> [Stated goal]
Count the lines in the rows below that contain the string "fillet", treating uppercase and lowercase as different. Reply with the number alone.

(Extracted data entries)

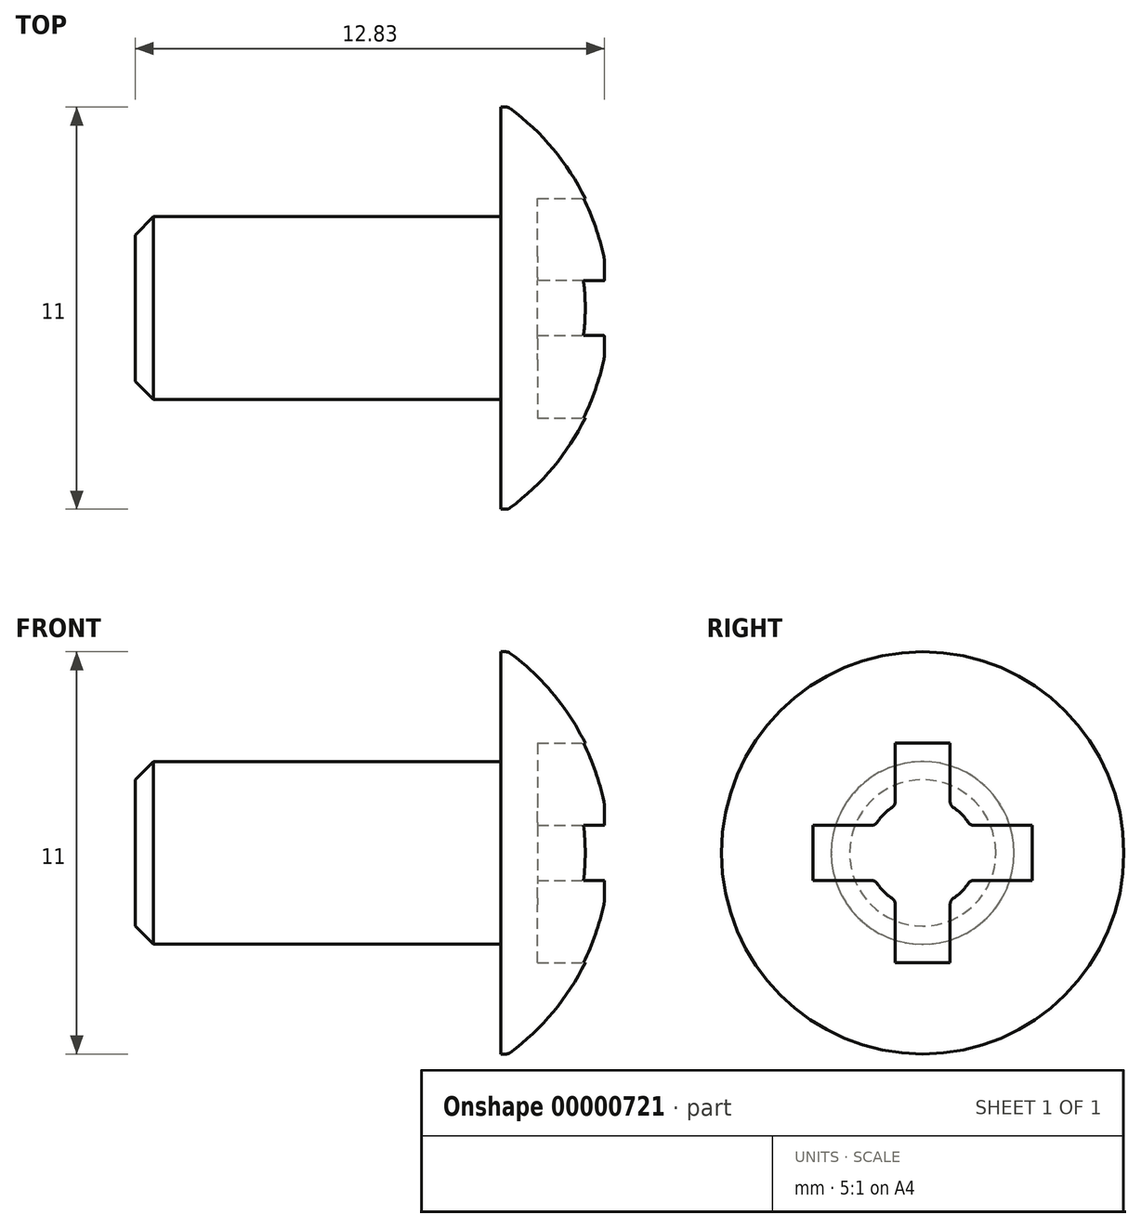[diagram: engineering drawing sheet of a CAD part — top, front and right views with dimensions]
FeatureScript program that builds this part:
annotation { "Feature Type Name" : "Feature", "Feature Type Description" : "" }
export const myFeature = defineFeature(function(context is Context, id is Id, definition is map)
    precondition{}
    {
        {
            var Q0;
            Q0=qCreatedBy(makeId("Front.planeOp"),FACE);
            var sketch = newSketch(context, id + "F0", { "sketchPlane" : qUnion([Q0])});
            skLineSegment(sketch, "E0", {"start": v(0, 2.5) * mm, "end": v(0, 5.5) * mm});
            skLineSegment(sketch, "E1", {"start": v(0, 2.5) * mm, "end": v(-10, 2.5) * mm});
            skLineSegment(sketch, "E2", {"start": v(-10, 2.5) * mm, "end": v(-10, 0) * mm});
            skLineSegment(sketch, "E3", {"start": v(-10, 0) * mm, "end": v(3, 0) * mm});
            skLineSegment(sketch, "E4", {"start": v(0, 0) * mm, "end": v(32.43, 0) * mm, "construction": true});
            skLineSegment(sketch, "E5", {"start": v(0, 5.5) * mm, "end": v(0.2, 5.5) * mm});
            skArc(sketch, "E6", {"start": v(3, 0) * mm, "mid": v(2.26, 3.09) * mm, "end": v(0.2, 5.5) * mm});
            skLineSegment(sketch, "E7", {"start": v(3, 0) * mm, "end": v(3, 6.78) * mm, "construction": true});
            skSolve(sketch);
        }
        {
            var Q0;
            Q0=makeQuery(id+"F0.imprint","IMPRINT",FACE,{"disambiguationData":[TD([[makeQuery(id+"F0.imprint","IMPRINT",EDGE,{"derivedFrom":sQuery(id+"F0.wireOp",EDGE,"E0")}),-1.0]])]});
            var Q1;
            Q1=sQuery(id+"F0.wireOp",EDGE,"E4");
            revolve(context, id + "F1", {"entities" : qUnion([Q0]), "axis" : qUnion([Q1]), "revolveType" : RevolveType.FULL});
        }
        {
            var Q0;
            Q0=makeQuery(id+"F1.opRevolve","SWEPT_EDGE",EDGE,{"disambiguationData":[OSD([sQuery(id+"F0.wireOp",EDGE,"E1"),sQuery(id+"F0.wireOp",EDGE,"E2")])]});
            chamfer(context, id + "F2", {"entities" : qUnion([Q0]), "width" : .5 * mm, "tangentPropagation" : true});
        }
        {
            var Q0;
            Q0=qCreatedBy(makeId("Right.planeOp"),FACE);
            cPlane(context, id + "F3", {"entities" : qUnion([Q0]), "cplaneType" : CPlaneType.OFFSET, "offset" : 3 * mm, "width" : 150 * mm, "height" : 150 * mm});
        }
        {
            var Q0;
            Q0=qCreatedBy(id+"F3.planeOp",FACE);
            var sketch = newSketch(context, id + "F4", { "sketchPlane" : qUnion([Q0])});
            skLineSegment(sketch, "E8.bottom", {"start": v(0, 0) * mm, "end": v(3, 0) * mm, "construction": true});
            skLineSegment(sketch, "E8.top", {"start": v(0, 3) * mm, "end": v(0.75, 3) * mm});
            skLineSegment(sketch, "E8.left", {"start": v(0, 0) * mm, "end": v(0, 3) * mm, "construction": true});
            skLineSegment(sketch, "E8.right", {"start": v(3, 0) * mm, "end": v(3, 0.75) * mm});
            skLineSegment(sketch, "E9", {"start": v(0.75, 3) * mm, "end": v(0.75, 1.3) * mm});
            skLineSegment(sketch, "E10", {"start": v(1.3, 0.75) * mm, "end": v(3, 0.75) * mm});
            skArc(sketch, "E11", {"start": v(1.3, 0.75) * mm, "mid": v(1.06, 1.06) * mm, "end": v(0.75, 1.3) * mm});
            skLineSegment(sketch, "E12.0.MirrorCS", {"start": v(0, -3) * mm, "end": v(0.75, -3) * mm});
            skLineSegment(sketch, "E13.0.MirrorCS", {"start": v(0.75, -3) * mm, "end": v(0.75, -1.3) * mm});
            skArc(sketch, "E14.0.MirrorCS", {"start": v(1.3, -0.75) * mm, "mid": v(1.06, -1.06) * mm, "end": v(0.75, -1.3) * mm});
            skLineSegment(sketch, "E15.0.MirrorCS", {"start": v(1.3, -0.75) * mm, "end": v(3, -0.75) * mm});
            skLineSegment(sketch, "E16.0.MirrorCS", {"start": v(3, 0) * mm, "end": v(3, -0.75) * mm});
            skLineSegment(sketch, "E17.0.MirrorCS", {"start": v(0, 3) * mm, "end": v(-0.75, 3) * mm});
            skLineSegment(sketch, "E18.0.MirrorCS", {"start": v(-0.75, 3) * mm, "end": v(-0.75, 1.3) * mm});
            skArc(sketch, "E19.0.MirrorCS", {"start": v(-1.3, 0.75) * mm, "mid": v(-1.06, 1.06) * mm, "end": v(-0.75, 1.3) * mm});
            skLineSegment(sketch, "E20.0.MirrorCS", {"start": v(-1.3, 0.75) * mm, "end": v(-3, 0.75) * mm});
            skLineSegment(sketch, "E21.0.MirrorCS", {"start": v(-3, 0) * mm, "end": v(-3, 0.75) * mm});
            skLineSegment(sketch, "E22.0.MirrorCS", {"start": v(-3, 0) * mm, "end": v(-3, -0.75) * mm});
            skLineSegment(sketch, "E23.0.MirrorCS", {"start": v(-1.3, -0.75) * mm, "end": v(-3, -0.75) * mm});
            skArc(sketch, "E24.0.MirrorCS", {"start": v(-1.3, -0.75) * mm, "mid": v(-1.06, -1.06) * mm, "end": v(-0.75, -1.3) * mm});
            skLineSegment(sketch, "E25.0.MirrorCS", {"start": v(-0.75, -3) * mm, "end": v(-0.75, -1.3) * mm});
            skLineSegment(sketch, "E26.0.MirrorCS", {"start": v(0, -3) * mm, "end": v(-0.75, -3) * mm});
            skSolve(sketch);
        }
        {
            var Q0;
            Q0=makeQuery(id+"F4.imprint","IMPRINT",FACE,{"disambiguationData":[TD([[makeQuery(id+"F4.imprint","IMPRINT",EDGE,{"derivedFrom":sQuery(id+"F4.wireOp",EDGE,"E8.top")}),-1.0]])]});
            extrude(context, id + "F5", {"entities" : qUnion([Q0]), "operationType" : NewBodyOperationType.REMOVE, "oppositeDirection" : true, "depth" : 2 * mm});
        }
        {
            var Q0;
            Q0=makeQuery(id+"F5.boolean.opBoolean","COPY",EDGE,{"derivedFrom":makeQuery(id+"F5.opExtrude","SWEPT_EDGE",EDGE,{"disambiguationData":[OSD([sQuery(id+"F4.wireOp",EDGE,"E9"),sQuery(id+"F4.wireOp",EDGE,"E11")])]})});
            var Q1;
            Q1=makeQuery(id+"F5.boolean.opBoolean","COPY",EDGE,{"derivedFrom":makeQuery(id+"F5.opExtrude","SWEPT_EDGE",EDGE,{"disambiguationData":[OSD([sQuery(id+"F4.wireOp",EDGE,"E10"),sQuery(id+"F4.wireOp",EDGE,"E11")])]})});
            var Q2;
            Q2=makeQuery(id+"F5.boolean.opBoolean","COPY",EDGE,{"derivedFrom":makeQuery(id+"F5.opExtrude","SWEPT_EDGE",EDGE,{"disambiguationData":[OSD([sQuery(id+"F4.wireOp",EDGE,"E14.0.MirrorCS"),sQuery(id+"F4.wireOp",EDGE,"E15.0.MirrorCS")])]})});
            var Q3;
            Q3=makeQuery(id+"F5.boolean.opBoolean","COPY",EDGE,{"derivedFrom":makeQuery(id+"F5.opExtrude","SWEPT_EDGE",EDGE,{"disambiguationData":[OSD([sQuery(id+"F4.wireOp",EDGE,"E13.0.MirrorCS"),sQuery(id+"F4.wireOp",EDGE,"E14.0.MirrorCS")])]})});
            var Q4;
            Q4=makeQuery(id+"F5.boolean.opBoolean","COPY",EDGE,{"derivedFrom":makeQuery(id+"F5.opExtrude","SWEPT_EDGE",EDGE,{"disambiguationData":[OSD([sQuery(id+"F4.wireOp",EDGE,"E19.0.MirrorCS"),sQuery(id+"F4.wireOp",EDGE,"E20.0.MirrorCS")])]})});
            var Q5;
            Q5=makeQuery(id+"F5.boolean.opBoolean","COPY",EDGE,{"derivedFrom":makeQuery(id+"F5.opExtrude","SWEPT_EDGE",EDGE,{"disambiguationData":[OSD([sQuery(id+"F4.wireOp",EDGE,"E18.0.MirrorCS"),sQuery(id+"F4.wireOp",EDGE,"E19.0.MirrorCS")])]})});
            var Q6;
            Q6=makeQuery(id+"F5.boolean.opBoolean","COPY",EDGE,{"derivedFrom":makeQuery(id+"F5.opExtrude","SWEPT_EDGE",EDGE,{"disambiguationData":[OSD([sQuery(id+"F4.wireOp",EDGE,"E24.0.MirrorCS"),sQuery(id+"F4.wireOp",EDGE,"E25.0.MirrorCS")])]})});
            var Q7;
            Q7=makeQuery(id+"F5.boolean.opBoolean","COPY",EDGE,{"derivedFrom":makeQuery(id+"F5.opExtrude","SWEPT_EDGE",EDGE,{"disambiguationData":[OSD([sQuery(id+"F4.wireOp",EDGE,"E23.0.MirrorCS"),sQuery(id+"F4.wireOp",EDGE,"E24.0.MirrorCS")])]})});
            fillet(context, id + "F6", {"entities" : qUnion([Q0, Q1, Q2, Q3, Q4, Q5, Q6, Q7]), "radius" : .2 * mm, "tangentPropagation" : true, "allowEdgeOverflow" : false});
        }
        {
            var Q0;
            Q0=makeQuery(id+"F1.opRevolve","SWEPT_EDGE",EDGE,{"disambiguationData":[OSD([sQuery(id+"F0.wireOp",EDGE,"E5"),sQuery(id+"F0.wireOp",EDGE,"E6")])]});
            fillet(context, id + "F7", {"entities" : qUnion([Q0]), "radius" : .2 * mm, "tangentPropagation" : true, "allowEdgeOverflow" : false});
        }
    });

...

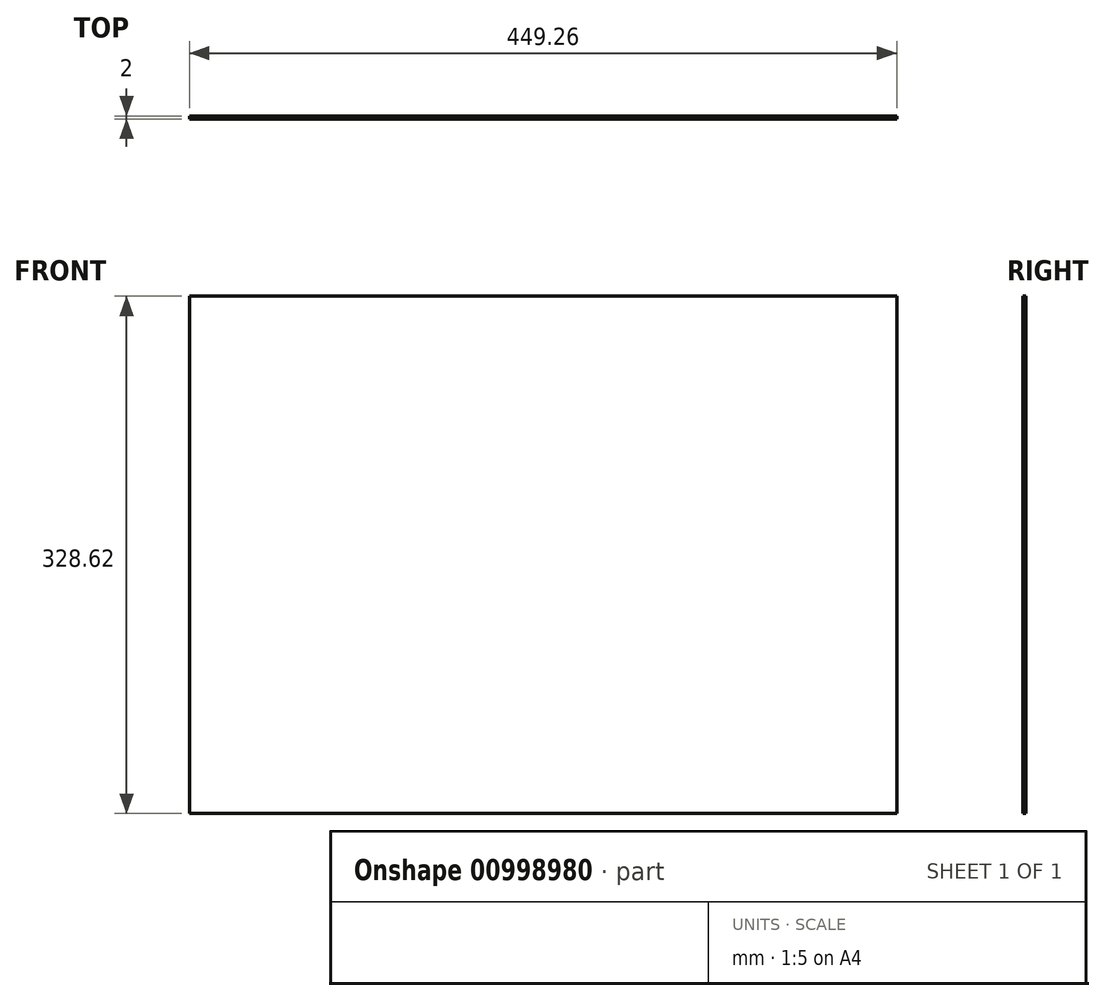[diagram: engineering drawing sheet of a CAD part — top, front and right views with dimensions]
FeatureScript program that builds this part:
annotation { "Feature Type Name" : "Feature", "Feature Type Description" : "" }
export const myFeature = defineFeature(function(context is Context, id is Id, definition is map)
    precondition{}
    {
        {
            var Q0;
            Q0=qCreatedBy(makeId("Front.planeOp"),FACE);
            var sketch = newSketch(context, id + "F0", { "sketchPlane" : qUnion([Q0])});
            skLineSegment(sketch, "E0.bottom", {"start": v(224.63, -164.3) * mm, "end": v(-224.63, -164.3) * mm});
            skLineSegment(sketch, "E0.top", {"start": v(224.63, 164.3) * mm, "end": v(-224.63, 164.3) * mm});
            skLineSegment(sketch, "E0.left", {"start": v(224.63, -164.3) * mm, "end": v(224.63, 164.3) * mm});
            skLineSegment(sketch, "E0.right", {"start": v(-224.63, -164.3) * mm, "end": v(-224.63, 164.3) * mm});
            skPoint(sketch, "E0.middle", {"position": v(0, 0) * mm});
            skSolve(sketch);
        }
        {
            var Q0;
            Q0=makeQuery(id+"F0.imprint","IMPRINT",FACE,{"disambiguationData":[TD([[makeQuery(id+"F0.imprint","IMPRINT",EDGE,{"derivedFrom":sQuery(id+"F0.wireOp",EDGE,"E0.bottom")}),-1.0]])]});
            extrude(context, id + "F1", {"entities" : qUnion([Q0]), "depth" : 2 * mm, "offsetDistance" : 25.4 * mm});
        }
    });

> [Result of this task]
2